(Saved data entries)
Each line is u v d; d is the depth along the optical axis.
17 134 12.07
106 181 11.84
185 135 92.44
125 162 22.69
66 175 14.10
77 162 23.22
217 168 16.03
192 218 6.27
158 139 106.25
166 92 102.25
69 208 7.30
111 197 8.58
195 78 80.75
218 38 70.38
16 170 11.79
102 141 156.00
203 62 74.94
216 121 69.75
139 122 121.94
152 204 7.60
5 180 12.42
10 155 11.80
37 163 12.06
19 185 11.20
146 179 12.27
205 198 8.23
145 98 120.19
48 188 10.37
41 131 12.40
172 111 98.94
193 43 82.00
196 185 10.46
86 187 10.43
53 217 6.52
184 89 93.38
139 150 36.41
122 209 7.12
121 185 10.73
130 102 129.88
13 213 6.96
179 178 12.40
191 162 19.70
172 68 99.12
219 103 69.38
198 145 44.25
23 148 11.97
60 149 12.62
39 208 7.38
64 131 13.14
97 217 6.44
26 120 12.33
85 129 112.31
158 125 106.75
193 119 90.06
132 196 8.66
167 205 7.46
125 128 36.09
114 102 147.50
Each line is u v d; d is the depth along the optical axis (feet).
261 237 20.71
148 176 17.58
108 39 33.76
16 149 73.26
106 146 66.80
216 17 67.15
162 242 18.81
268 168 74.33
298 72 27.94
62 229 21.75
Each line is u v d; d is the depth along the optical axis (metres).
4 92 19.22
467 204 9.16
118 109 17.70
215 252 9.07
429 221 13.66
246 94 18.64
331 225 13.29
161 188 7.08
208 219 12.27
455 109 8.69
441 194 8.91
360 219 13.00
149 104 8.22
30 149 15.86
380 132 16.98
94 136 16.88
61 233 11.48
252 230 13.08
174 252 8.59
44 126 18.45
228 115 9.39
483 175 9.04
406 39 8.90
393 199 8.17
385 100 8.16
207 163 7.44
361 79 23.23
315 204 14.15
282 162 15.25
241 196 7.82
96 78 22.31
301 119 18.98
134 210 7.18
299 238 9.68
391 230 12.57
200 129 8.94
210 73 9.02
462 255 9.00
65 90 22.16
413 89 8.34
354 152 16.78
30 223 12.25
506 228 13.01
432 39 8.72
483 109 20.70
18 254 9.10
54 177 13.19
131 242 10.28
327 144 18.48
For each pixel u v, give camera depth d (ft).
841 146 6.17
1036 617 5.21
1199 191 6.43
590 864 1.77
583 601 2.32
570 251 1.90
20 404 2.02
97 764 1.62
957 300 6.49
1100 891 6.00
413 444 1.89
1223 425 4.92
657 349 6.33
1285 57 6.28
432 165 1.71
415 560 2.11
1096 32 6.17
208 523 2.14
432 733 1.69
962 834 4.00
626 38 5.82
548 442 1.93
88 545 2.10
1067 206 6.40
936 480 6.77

Work item
Return a word-for-word copy of the lines above from the one holding "111 197 8.58" through the one holding "44 126 18.45", with both of them included and nothing besides.

Answer section
111 197 8.58
195 78 80.75
218 38 70.38
16 170 11.79
102 141 156.00
203 62 74.94
216 121 69.75
139 122 121.94
152 204 7.60
5 180 12.42
10 155 11.80
37 163 12.06
19 185 11.20
146 179 12.27
205 198 8.23
145 98 120.19
48 188 10.37
41 131 12.40
172 111 98.94
193 43 82.00
196 185 10.46
86 187 10.43
53 217 6.52
184 89 93.38
139 150 36.41
122 209 7.12
121 185 10.73
130 102 129.88
13 213 6.96
179 178 12.40
191 162 19.70
172 68 99.12
219 103 69.38
198 145 44.25
23 148 11.97
60 149 12.62
39 208 7.38
64 131 13.14
97 217 6.44
26 120 12.33
85 129 112.31
158 125 106.75
193 119 90.06
132 196 8.66
167 205 7.46
125 128 36.09
114 102 147.50
Each line is u v d; d is the depth along the optical axis (feet).
261 237 20.71
148 176 17.58
108 39 33.76
16 149 73.26
106 146 66.80
216 17 67.15
162 242 18.81
268 168 74.33
298 72 27.94
62 229 21.75
Each line is u v d; d is the depth along the optical axis (metres).
4 92 19.22
467 204 9.16
118 109 17.70
215 252 9.07
429 221 13.66
246 94 18.64
331 225 13.29
161 188 7.08
208 219 12.27
455 109 8.69
441 194 8.91
360 219 13.00
149 104 8.22
30 149 15.86
380 132 16.98
94 136 16.88
61 233 11.48
252 230 13.08
174 252 8.59
44 126 18.45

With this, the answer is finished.